• **To-do item**:
Reproduce the Stored items lines below without any change, beginning with the first line and continuing through the line that contains "die Schwierigkeiten".

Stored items
***

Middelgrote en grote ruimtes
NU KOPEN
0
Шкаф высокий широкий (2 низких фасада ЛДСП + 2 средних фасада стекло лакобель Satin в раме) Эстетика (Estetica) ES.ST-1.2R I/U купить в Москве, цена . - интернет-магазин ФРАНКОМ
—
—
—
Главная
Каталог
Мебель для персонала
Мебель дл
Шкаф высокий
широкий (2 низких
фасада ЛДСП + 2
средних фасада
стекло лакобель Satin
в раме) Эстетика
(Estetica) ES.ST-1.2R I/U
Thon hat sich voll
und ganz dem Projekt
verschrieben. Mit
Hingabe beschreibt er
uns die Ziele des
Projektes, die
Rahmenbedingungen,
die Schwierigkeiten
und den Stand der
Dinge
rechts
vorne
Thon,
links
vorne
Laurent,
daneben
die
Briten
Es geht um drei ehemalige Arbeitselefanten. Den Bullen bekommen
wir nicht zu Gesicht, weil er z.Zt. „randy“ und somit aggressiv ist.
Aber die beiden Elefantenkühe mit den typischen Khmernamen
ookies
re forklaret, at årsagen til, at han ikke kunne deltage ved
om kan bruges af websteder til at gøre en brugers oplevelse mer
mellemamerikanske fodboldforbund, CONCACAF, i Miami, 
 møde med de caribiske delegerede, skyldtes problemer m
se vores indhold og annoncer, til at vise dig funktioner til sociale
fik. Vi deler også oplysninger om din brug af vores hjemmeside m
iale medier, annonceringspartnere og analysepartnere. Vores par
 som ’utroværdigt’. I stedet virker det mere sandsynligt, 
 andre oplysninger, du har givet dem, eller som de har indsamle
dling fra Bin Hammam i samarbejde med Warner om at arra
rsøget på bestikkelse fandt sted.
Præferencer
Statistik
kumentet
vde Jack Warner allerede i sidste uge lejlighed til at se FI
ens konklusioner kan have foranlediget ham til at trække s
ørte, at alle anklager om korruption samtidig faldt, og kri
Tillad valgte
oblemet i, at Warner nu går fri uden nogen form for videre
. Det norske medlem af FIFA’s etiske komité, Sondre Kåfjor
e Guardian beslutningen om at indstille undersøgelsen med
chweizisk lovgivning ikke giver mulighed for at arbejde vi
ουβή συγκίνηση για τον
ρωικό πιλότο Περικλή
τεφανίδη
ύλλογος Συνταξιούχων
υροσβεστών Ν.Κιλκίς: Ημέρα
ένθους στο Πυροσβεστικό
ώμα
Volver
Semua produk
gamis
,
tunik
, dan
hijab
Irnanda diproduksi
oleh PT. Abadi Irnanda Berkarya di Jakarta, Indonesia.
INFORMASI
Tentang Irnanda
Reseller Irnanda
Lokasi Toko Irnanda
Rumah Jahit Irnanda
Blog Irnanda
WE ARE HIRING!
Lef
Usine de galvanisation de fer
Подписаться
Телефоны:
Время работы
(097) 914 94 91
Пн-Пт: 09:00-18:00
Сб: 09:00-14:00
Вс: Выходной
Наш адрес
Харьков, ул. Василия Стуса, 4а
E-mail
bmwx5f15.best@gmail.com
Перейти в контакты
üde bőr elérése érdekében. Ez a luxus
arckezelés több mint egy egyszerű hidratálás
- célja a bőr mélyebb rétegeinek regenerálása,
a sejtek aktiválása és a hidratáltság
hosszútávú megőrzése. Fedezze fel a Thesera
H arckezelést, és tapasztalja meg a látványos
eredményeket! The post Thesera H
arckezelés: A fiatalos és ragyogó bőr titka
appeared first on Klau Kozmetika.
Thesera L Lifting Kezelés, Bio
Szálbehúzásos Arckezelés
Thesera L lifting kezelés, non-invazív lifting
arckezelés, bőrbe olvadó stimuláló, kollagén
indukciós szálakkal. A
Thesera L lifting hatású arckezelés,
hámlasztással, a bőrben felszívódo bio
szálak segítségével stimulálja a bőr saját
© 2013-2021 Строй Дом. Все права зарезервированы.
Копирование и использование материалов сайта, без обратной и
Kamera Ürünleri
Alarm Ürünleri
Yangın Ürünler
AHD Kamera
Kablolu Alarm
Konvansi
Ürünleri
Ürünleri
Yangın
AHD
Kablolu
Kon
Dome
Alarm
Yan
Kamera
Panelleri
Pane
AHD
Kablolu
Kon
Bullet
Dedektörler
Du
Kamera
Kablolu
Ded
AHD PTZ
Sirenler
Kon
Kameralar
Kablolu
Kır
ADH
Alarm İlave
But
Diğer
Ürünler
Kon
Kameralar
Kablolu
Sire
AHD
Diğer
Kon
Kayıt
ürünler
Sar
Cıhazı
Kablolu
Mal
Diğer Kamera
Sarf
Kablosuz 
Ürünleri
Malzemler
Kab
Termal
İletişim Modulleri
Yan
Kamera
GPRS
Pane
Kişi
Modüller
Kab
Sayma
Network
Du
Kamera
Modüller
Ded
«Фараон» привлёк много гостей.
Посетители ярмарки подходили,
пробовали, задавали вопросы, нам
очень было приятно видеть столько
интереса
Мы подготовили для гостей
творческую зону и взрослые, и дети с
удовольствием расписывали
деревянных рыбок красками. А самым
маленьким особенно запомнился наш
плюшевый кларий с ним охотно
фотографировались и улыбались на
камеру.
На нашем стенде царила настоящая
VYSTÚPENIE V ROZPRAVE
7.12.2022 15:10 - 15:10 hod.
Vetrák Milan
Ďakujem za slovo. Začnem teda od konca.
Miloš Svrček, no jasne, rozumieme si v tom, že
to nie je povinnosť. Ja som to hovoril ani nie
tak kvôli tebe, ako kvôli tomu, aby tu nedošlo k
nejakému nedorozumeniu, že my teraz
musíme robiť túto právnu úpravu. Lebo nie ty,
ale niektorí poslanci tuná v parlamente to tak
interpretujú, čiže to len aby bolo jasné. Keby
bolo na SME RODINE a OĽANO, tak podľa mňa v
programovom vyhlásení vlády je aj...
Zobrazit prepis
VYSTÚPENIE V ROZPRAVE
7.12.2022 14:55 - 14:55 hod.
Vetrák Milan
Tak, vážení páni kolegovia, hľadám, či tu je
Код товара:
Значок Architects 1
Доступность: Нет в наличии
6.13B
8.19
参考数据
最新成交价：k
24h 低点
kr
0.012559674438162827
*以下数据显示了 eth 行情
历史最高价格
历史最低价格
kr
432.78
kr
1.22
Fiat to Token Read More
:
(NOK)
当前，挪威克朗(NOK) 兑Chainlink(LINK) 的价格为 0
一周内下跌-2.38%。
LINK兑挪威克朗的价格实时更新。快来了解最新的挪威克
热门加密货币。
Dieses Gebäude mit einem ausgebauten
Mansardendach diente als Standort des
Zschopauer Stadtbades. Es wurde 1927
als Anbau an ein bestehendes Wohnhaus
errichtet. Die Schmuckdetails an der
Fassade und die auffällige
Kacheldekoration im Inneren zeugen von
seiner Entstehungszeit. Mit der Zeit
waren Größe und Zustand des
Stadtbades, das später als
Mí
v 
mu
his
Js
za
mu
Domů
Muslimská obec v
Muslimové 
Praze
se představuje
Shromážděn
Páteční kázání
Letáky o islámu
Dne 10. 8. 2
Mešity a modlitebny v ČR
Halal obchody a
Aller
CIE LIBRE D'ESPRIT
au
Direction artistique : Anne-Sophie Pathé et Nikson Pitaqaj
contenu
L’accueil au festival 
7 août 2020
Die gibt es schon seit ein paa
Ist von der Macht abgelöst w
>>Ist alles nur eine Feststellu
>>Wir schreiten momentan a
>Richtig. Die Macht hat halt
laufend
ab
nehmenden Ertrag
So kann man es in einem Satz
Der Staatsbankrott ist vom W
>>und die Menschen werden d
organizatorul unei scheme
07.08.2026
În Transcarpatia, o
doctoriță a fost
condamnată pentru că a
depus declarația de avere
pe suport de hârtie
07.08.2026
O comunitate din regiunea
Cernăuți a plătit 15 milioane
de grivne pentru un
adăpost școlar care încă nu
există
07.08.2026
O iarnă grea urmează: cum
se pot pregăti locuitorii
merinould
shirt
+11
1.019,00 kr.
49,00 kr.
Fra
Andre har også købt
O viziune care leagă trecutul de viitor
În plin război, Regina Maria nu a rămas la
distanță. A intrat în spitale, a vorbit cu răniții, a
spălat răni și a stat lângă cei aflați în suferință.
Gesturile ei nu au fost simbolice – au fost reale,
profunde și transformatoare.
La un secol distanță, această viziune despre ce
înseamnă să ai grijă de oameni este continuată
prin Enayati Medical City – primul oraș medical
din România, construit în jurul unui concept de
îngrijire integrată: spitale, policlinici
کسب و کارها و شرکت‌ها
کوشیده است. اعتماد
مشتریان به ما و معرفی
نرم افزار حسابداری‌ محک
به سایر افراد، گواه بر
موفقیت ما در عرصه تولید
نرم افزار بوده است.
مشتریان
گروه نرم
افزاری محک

***

• **Task solution**:
Middelgrote en grote ruimtes
NU KOPEN
0
Шкаф высокий широкий (2 низких фасада ЛДСП + 2 средних фасада стекло лакобель Satin в раме) Эстетика (Estetica) ES.ST-1.2R I/U купить в Москве, цена . - интернет-магазин ФРАНКОМ
—
—
—
Главная
Каталог
Мебель для персонала
Мебель дл
Шкаф высокий
широкий (2 низких
фасада ЛДСП + 2
средних фасада
стекло лакобель Satin
в раме) Эстетика
(Estetica) ES.ST-1.2R I/U
Thon hat sich voll
und ganz dem Projekt
verschrieben. Mit
Hingabe beschreibt er
uns die Ziele des
Projektes, die
Rahmenbedingungen,
die Schwierigkeiten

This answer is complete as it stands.